Building Codes Boast Little Authority Over Existing Office Spaces
While building codes do require businesses to have their air conditioning and heating systems inspected prior to opening, those state and local regulations often don't carry much authority once a facility passes the initial permitting process and is allowed to open its doors. Those codes largely govern new buildings and often don't exercise much authority over existing structures.
"A building is a lot like a car," Baker explained. "If you don't change your filters, if you don't change the oil...you're going to see poor performance.”
Safety Precautions Vary Widely by Company
Each building is expected to perform periodic maintenance on its own, with little or no oversight, according to industry experts. Unlike mandatory fire or elevator inspections, there are no regulations requiring special inspectors to perform routine maintenance assessments of a building's air ventilation or filtration systems.

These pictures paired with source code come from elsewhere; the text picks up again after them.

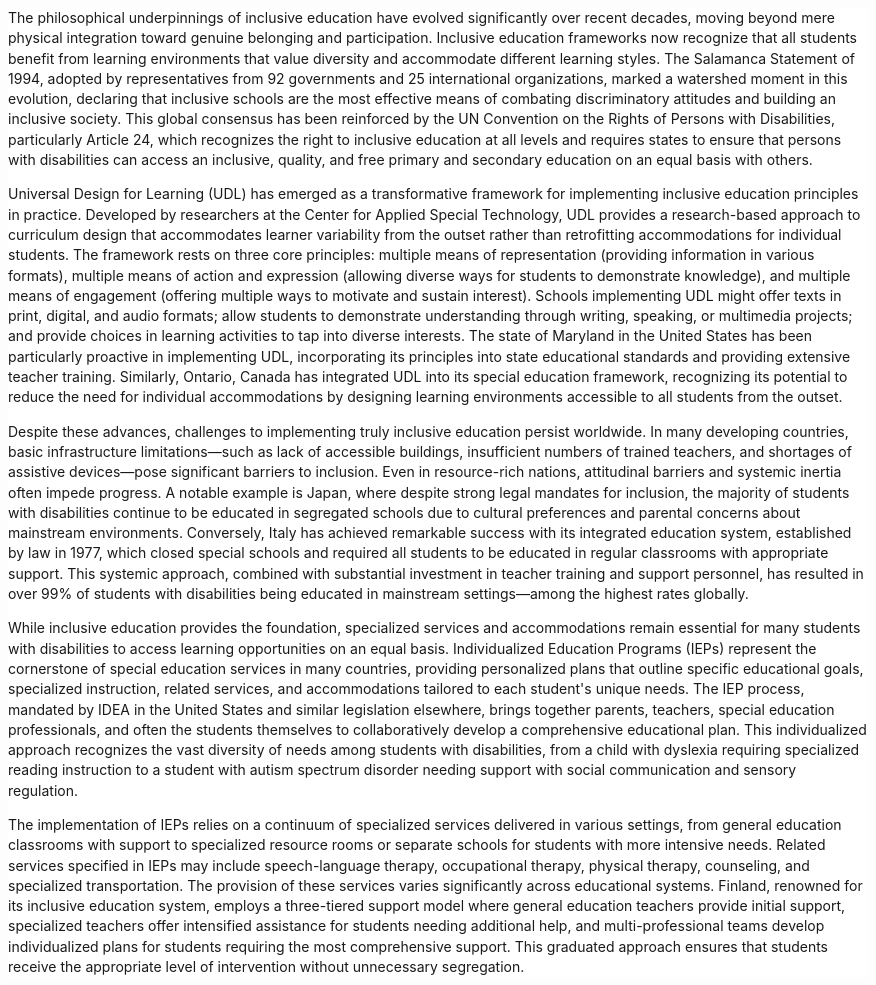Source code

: The philosophical underpinnings of inclusive education have evolved significantly over recent decades, moving beyond mere physical integration toward genuine belonging and participation. Inclusive education frameworks now recognize that all students benefit from learning environments that value diversity and accommodate different learning styles. The Salamanca Statement of 1994, adopted by representatives from 92 governments and 25 international organizations, marked a watershed moment in this evolution, declaring that inclusive schools are the most effective means of combating discriminatory attitudes and building an inclusive society. This global consensus has been reinforced by the UN Convention on the Rights of Persons with Disabilities, particularly Article 24, which recognizes the right to inclusive education at all levels and requires states to ensure that persons with disabilities can access an inclusive, quality, and free primary and secondary education on an equal basis with others.

Universal Design for Learning (UDL) has emerged as a transformative framework for implementing inclusive education principles in practice. Developed by researchers at the Center for Applied Special Technology, UDL provides a research-based approach to curriculum design that accommodates learner variability from the outset rather than retrofitting accommodations for individual students. The framework rests on three core principles: multiple means of representation (providing information in various formats), multiple means of action and expression (allowing diverse ways for students to demonstrate knowledge), and multiple means of engagement (offering multiple ways to motivate and sustain interest). Schools implementing UDL might offer texts in print, digital, and audio formats; allow students to demonstrate understanding through writing, speaking, or multimedia projects; and provide choices in learning activities to tap into diverse interests. The state of Maryland in the United States has been particularly proactive in implementing UDL, incorporating its principles into state educational standards and providing extensive teacher training. Similarly, Ontario, Canada has integrated UDL into its special education framework, recognizing its potential to reduce the need for individual accommodations by designing learning environments accessible to all students from the outset.

Despite these advances, challenges to implementing truly inclusive education persist worldwide. In many developing countries, basic infrastructure limitations—such as lack of accessible buildings, insufficient numbers of trained teachers, and shortages of assistive devices—pose significant barriers to inclusion. Even in resource-rich nations, attitudinal barriers and systemic inertia often impede progress. A notable example is Japan, where despite strong legal mandates for inclusion, the majority of students with disabilities continue to be educated in segregated schools due to cultural preferences and parental concerns about mainstream environments. Conversely, Italy has achieved remarkable success with its integrated education system, established by law in 1977, which closed special schools and required all students to be educated in regular classrooms with appropriate support. This systemic approach, combined with substantial investment in teacher training and support personnel, has resulted in over 99% of students with disabilities being educated in mainstream settings—among the highest rates globally.

While inclusive education provides the foundation, specialized services and accommodations remain essential for many students with disabilities to access learning opportunities on an equal basis. Individualized Education Programs (IEPs) represent the cornerstone of special education services in many countries, providing personalized plans that outline specific educational goals, specialized instruction, related services, and accommodations tailored to each student's unique needs. The IEP process, mandated by IDEA in the United States and similar legislation elsewhere, brings together parents, teachers, special education professionals, and often the students themselves to collaboratively develop a comprehensive educational plan. This individualized approach recognizes the vast diversity of needs among students with disabilities, from a child with dyslexia requiring specialized reading instruction to a student with autism spectrum disorder needing support with social communication and sensory regulation.

The implementation of IEPs relies on a continuum of specialized services delivered in various settings, from general education classrooms with support to specialized resource rooms or separate schools for students with more intensive needs. Related services specified in IEPs may include speech-language therapy, occupational therapy, physical therapy, counseling, and specialized transportation. The provision of these services varies significantly across educational systems. Finland, renowned for its inclusive education system, employs a three-tiered support model where general education teachers provide initial support, specialized teachers offer intensified assistance for students needing additional help, and multi-professional teams develop individualized plans for students requiring the most comprehensive support. This graduated approach ensures that students receive the appropriate level of intervention without unnecessary segregation.
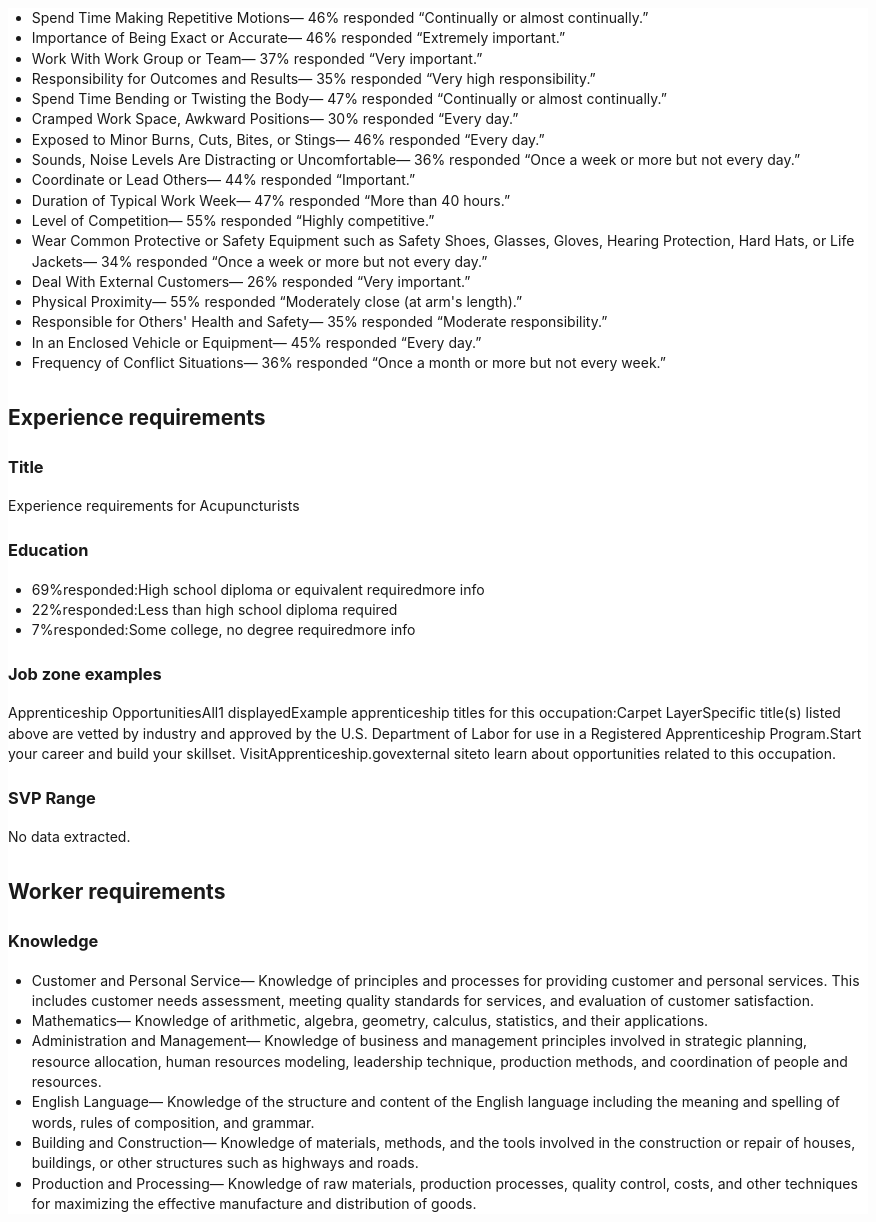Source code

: - Spend Time Making Repetitive Motions— 46% responded “Continually or almost continually.”
- Importance of Being Exact or Accurate— 46% responded “Extremely important.”
- Work With Work Group or Team— 37% responded “Very important.”
- Responsibility for Outcomes and Results— 35% responded “Very high responsibility.”
- Spend Time Bending or Twisting the Body— 47% responded “Continually or almost continually.”
- Cramped Work Space, Awkward Positions— 30% responded “Every day.”
- Exposed to Minor Burns, Cuts, Bites, or Stings— 46% responded “Every day.”
- Sounds, Noise Levels Are Distracting or Uncomfortable— 36% responded “Once a week or more but not every day.”
- Coordinate or Lead Others— 44% responded “Important.”
- Duration of Typical Work Week— 47% responded “More than 40 hours.”
- Level of Competition— 55% responded “Highly competitive.”
- Wear Common Protective or Safety Equipment such as Safety Shoes, Glasses, Gloves, Hearing Protection, Hard Hats, or Life Jackets— 34% responded “Once a week or more but not every day.”
- Deal With External Customers— 26% responded “Very important.”
- Physical Proximity— 55% responded “Moderately close (at arm's length).”
- Responsible for Others' Health and Safety— 35% responded “Moderate responsibility.”
- In an Enclosed Vehicle or Equipment— 45% responded “Every day.”
- Frequency of Conflict Situations— 36% responded “Once a month or more but not every week.”

## Experience requirements
### Title
Experience requirements for Acupuncturists

### Education
- 69%responded:High school diploma or equivalent requiredmore info
- 22%responded:Less than high school diploma required
- 7%responded:Some college, no degree requiredmore info

### Job zone examples
Apprenticeship OpportunitiesAll1 displayedExample apprenticeship titles for this occupation:Carpet LayerSpecific title(s) listed above are vetted by industry and approved by the U.S. Department of Labor for use in a Registered Apprenticeship Program.Start your career and build your skillset. VisitApprenticeship.govexternal siteto learn about opportunities related to this occupation.

### SVP Range
No data extracted.

## Worker requirements
### Knowledge
- Customer and Personal Service— Knowledge of principles and processes for providing customer and personal services. This includes customer needs assessment, meeting quality standards for services, and evaluation of customer satisfaction.
- Mathematics— Knowledge of arithmetic, algebra, geometry, calculus, statistics, and their applications.
- Administration and Management— Knowledge of business and management principles involved in strategic planning, resource allocation, human resources modeling, leadership technique, production methods, and coordination of people and resources.
- English Language— Knowledge of the structure and content of the English language including the meaning and spelling of words, rules of composition, and grammar.
- Building and Construction— Knowledge of materials, methods, and the tools involved in the construction or repair of houses, buildings, or other structures such as highways and roads.
- Production and Processing— Knowledge of raw materials, production processes, quality control, costs, and other techniques for maximizing the effective manufacture and distribution of goods.
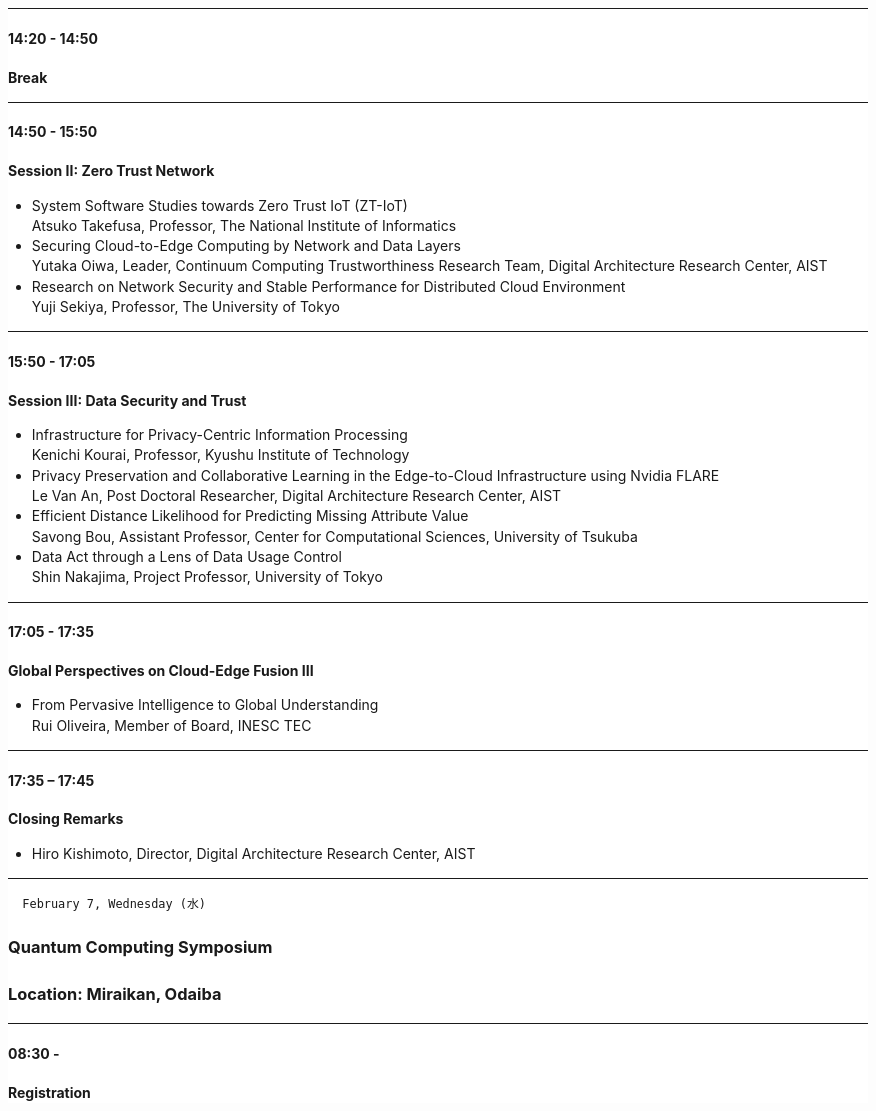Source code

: ****
#### 14:20 - 14:50
**Break**

****
#### 14:50 - 15:50
**Session II: Zero Trust Network**
- System Software Studies towards Zero Trust IoT (ZT-IoT)  
Atsuko Takefusa, Professor, The National Institute of Informatics  
- Securing Cloud-to-Edge Computing by Network and Data Layers  
Yutaka Oiwa, Leader, Continuum Computing Trustworthiness Research Team, Digital Architecture Research Center, AIST  
- Research on Network Security and Stable Performance for Distributed Cloud Environment  
Yuji Sekiya, Professor, The University of Tokyo  

****
#### 15:50 - 17:05
**Session III: Data Security and Trust**
- Infrastructure for Privacy-Centric Information Processing  
Kenichi Kourai, Professor, Kyushu Institute of Technology  
- Privacy Preservation and Collaborative Learning in the Edge-to-Cloud Infrastructure using Nvidia FLARE  
Le Van An, Post Doctoral Researcher, Digital Architecture Research Center, AIST  
- Efficient Distance Likelihood for Predicting Missing Attribute Value  
Savong Bou, Assistant Professor, Center for Computational Sciences, University of Tsukuba  
- Data Act through a Lens of Data Usage Control  
Shin Nakajima, Project Professor, University of Tokyo  

****
#### 17:05 - 17:35
**Global Perspectives on Cloud-Edge Fusion III**
- From Pervasive Intelligence to Global Understanding  
Rui Oliveira, Member of Board, INESC TEC  

****
#### 17:35 – 17:45
**Closing Remarks**
- Hiro Kishimoto, Director, Digital Architecture Research Center, AIST  

****
      February 7, Wednesday (水)

### Quantum Computing Symposium
### Location: Miraikan, Odaiba

***
#### 08:30 -  
**Registration**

"We should be asking [building operators] to prove it," said Pistochini. "How do you know that your building is well ventilated and filtered? What evidence can you provide?"
For now, it’s up to individual businesses to decide what kind of protections they want in place at the office, and how much they’re willing to pay for it.
At GitHub, Erica Brescia says it’d be too costly not to buy in to the changes.
“Covid isn't the only thing that makes us sick,” said Brescia. "I'm very optimistic that with all the additional measures that we've put in place, we'll be able to help keep employees healthier during flu season and other ailments that pass through.”